Segment Start: SUPPLIED INFORMATION

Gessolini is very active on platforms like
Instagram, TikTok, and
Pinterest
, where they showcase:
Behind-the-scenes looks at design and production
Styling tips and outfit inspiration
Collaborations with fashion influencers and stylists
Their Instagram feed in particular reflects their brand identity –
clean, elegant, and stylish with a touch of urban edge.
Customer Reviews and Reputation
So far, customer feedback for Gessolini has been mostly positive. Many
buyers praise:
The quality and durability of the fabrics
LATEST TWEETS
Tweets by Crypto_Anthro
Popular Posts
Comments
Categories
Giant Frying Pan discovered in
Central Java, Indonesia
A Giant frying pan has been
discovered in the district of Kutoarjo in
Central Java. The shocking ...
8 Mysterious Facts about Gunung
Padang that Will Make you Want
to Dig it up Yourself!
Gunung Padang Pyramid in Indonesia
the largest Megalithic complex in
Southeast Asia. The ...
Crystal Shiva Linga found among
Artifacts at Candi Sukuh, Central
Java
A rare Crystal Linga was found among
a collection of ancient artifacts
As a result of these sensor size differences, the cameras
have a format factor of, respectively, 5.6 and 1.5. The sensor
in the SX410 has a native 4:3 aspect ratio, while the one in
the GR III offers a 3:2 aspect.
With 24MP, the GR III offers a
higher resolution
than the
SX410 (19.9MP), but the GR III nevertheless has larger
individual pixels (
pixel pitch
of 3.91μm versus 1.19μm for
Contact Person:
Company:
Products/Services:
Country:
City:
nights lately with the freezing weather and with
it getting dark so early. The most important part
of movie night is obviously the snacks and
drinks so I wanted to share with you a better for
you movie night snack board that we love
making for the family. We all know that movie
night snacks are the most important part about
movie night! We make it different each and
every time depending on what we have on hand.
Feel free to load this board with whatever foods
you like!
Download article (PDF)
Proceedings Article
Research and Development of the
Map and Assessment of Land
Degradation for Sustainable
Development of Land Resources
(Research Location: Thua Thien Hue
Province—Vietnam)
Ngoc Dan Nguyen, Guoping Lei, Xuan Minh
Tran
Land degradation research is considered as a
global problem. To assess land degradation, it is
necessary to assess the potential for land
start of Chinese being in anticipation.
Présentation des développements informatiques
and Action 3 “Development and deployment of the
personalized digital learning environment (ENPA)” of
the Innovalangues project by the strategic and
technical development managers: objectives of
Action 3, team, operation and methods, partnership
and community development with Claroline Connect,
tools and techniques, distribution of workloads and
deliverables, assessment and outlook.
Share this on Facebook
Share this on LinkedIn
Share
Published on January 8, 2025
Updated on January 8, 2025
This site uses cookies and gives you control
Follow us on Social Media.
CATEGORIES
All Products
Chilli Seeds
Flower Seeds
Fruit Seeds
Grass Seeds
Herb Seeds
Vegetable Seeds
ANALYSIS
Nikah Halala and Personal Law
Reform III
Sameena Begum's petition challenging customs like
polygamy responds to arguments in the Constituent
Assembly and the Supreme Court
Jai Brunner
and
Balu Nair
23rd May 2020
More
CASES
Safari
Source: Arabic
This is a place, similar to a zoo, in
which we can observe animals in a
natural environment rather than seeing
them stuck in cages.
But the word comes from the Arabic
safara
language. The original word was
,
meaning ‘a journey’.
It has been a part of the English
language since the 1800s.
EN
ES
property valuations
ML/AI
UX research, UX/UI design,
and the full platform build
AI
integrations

Segment End: SUPPLIED INFORMATION

JOB ITEM: Only lines with the word "discovered" are wanted, so copy each one from the records.

YOUR SOLUTION:
Giant Frying Pan discovered in
discovered in the district of Kutoarjo in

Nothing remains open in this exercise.